- MONETARY POLICY STATEMENT
PERSCONFERENTIE
Christine Lagarde, president van de ECB,
Luis de Guindos, vicepresident van de ECB
Frankfurt am Main, 5 juni 2025
Goedemiddag, de vicepresident en ik heten u welkom bij onze persconferentie.
De Raad van Bestuur heeft vandaag besloten de drie basisrentetarieven van de ECB met 25 basispunten te verlagen. Meer in het bijzonder het besluit om de rente op de depositofaciliteit – de rente waarmee we de monetairbeleidskoers sturen – te verlagen vloeit voort uit onze geactualiseerde beoordeling van de inflatievooruitzichten, de dynamiek van de onderliggende inflatie en de kracht van de monetairbeleidstransmissie.
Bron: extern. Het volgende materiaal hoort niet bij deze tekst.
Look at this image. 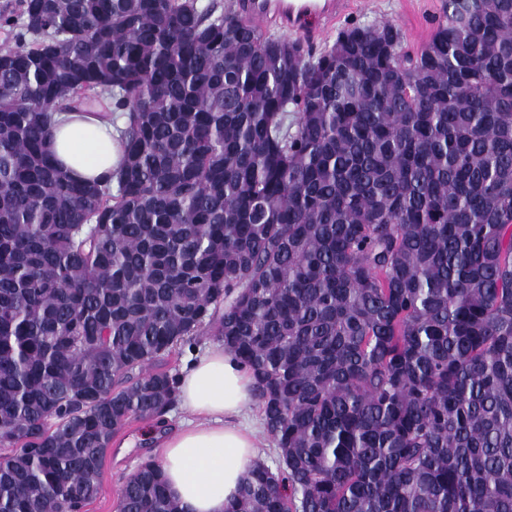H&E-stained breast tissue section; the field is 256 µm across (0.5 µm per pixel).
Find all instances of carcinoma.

De inflatie bevindt zich op dit moment rond onze doelstelling van 2% op middellange termijn. In het basisscenario van de nieuwe door medewerkers van het Eurosysteem opgestelde macro-economische projecties komt de totale inflatie uit op gemiddeld 2,0% in 2025, 1,6% in 2026 en 2,0% in 2027. De neerwaartse herzieningen vergeleken met de projecties in maart, met 0,3 procentpunt voor zowel 2025 als 2026, hebben vooral te maken met lagere aannames voor energieprijzen en een sterkere euro. De medewerkers verwachten dat de inflatie exclusief energie en voedingsmiddelen in 2025 uitkomt op gemiddeld 2,4% en in 2026 en 2027 op 1,9%, grotendeels onveranderd sinds maart.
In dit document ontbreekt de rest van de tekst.